To illustrate, consider an overly simplified web development work—and content delivery—flow: developer creates a file, developer edits file, developer uploads the files to the web server, httpd receives a request from a browser, httpd passes the request to PHP, PHP delivers content back to httpd, httpd delivers content to the visitor's browser. If a single part of this flow fails to handle Unicode properly, a snowball effect causes the rest of the chain to fail.

A more typical flow for me (and our code) goes something like this: create file, edit file, commit file to svn, other developers edit file, others commit to svn, release is rolled from svn, visitor browser requests page, httpd parses request, httpd delivers request to PHP, PHP processes request, PHP (client) calls service to fulfill back-end portions of request (encodes the request in an envelope—we use JSON most of the time), PHP (service) receives request, service retrieves and/or stores data in database, service returns data to PHP client, PHP client processes returned data and in turn delivers it to httpd, httpd returns data to browser.

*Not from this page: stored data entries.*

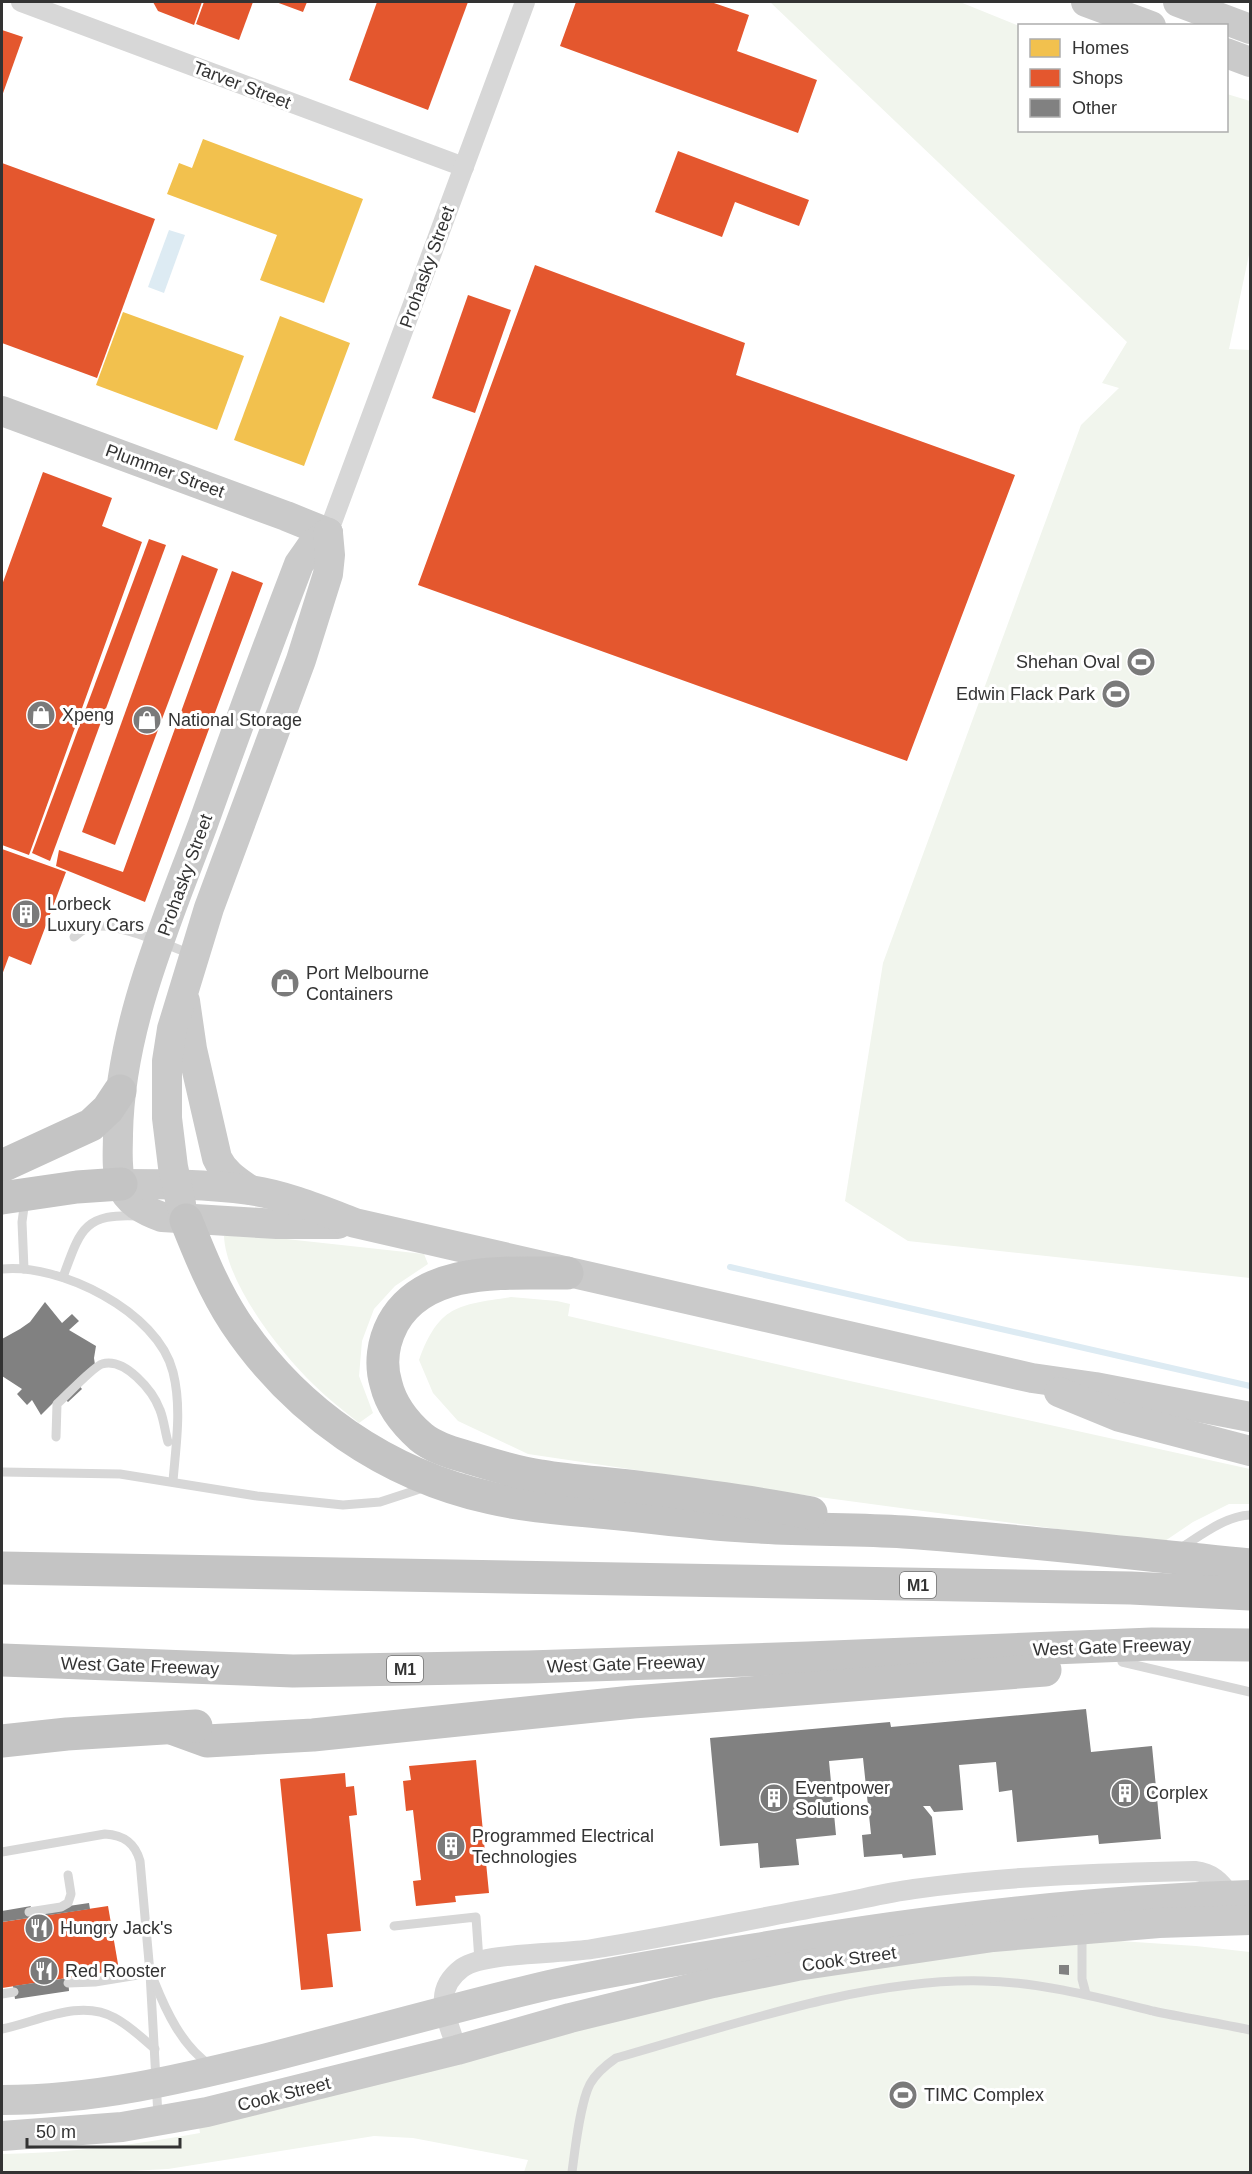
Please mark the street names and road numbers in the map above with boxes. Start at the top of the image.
street label: Tarver Street [190,57,294,113]
street label: Prohasky Street [396,203,458,331]
street label: Plummer Street [103,440,227,502]
street label: Prohasky Street [154,811,216,939]
road number: M1 [900,1572,936,1598]
street label: West Gate Freeway [1032,1634,1192,1660]
street label: West Gate Freeway [546,1651,706,1677]
street label: West Gate Freeway [60,1653,220,1679]
road number: M1 [387,1656,423,1682]
street label: Cook Street [801,1942,897,1976]
street label: Cook Street [235,2073,333,2115]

If you'll bear with me for one last list in this article, that means that any (one or more!) of the following could fail when handling unicode: developers' editors, developers' transport (either upload or version control), user's browser, user's http proxy, client-side httpd, client-side PHP, client-side encoder (JSON), service-side httpd (especially HTTP headers), service-side decoder, service-side PHP, service-side database client, database protocol character set imbalance, database table charset, database server, service-side encoder, client-side decoder, client-side PHP (again), client-side httpd (including HTTP headers, again), user's proxy (again), and user's browser (again). I've probably even left some out.

As you can see, there are so many points of failure here, that determining the source of an invalid UTF-8 character is torturous, at best.

Recently, I had to wrestle UTF-8 monsters. In my case, it was a combination of user (me) error and an actual bug in PHP, but it was so non-obvious that it caused most of my day to melt away, trying to resolve the issue. In my case, I had decided to split a file that contained UTF-8 characters into two files. By default, my editor of choice creates new files using my system character encoding—which happened to be Mac-Roman because I hadn't changed it from Leopard's default. The original file was UTF-8, and the characters displayed normally in the new Mac-Roman file. However, when the data was passed to PHP's json_encode function, the string was arbitrartily truncated, due to a PHP bug .

Because the script that triggered the bug pulled the data from a database, and the data was inserted by another script—the one with the broken encoding/characters—it took me entirely too long to trace it back to the change I'd made to that now-split file. For a while, I even thought that MySQL was storing the data poorly because we'd had problems with that before, and also because the database client I was using that day was reporting the characters improperly, due to its own encoding issues. I believe my blood pressure skyrocketed to dangerous levels, that afternoon.

Universal Unicode support is going to be a long uphill battle. I'm not sure I'm ready for it, but I hope it's worth it, nonetheless.